Monthly Archives: July 2011

God and Time

I ran across an interesting article by theologian Jack Cottrell: Understanding God: God and Time

The article speculates about God’s relation to time, and the nature and extent of his foreknowledge.  Is God timeless (outside of time)?  Or does God experience time in some sense (everlasting)?  Cottrell argues that God does experience time, but that he is metatemporal – God experiences his own time, and also created our time.

Relating to God’s foreknowledge of our universe, Cottrell argues for something that he calls the noetic “big bang”.  God foreknew what would happen in our universe when he decided to created it, but not before.
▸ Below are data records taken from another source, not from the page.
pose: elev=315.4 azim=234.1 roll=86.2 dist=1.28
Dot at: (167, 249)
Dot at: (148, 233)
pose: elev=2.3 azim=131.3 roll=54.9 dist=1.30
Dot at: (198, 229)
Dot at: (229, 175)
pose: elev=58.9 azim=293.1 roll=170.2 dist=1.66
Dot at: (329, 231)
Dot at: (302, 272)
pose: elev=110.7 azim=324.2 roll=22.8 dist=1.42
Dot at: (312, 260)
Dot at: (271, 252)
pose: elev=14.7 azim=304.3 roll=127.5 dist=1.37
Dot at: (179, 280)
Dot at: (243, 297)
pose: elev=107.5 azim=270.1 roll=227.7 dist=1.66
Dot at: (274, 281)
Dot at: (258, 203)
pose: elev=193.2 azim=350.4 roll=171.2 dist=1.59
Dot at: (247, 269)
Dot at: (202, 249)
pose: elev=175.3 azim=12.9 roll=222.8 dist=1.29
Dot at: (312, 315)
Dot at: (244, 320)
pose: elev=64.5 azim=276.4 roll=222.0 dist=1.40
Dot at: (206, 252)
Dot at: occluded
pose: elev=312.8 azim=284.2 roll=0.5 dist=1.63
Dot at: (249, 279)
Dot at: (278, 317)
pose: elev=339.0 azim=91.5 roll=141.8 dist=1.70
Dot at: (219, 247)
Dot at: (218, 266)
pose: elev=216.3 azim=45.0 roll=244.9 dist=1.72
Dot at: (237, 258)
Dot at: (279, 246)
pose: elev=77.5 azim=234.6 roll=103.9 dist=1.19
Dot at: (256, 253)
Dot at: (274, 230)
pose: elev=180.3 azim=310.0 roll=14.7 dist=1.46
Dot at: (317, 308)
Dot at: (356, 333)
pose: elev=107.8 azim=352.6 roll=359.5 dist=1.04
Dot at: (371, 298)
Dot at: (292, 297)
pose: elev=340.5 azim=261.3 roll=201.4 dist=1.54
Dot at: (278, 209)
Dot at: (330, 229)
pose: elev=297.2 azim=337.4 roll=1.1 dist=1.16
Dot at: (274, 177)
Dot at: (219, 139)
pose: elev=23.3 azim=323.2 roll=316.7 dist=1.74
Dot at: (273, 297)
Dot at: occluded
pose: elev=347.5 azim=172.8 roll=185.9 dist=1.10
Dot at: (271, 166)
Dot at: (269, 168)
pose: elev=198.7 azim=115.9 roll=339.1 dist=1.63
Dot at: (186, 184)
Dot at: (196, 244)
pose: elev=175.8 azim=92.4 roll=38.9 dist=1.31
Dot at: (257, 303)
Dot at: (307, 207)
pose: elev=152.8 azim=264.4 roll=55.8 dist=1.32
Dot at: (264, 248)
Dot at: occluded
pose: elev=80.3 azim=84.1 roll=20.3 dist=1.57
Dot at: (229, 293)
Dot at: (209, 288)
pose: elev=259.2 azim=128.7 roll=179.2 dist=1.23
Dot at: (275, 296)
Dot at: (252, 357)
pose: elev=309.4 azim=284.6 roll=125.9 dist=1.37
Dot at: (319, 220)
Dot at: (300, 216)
Just as the universe (supposedly) began at a single point of space and almost instantaneously exploded to form the massive universe we now observe, so did God’s foreknowledge of the entire history of the universe begin at a single point of time and then expand in a kind of noetic “big bang.” This noetic “big bang” or explosion of foreknowledge was an event in the life of God, an event that occupied “X” amount of time.   Before this event, God had no knowledge of this actual world; after this event he knows its entire history. Since the knowledge occurs prior to the actual creation of the world, it is true foreknowledge.

We should stress that what God foreknows is not the unfolding history of a self-contained universe, with God himself being just an observer of what created causal forces (e.g., free will) will bring about. Rather, this is the time when God makes his decisions and plans regarding his own intervention into the unfolding historical process, or else regarding his deliberate permission to allow the created causal forces to proceed unhindered. The history that unfolds in God’s mind is not just the world’s history; it is his own history too.

In this event of the noetic “big bang,” as God is determining when and how he will intervene in our history, in a sense he is thinking more new thoughts, i.e., making new decisions concerning his own actions. In another sense they are not really new, since from all eternity he has had a complete knowledge of all possible worlds and all possible contingencies, and has eternally known his own potential responses to whatever contingencies will ever arise. So during the “big bang” process God does not have to ponder or weigh possible.

So Cottrell largely agrees with the Open Theist – that God exists in time, but also with the Classical Theist – that God has exhaustive foreknowledge of the world he created.


Filed under foreknowlege, Jack Cottrell

Stuff Liberal Christians Like (Satire)

The following is an attempt at humor about stuff liberal Christians (LCs) like. Sometimes I identify with the LC, so don’t take this too seriously.  And if it hits too close to home, here’s a post you might appreciate more: Stuff Young Calvinists Like.  Any similarities between the two lists are entirely coincidental. :)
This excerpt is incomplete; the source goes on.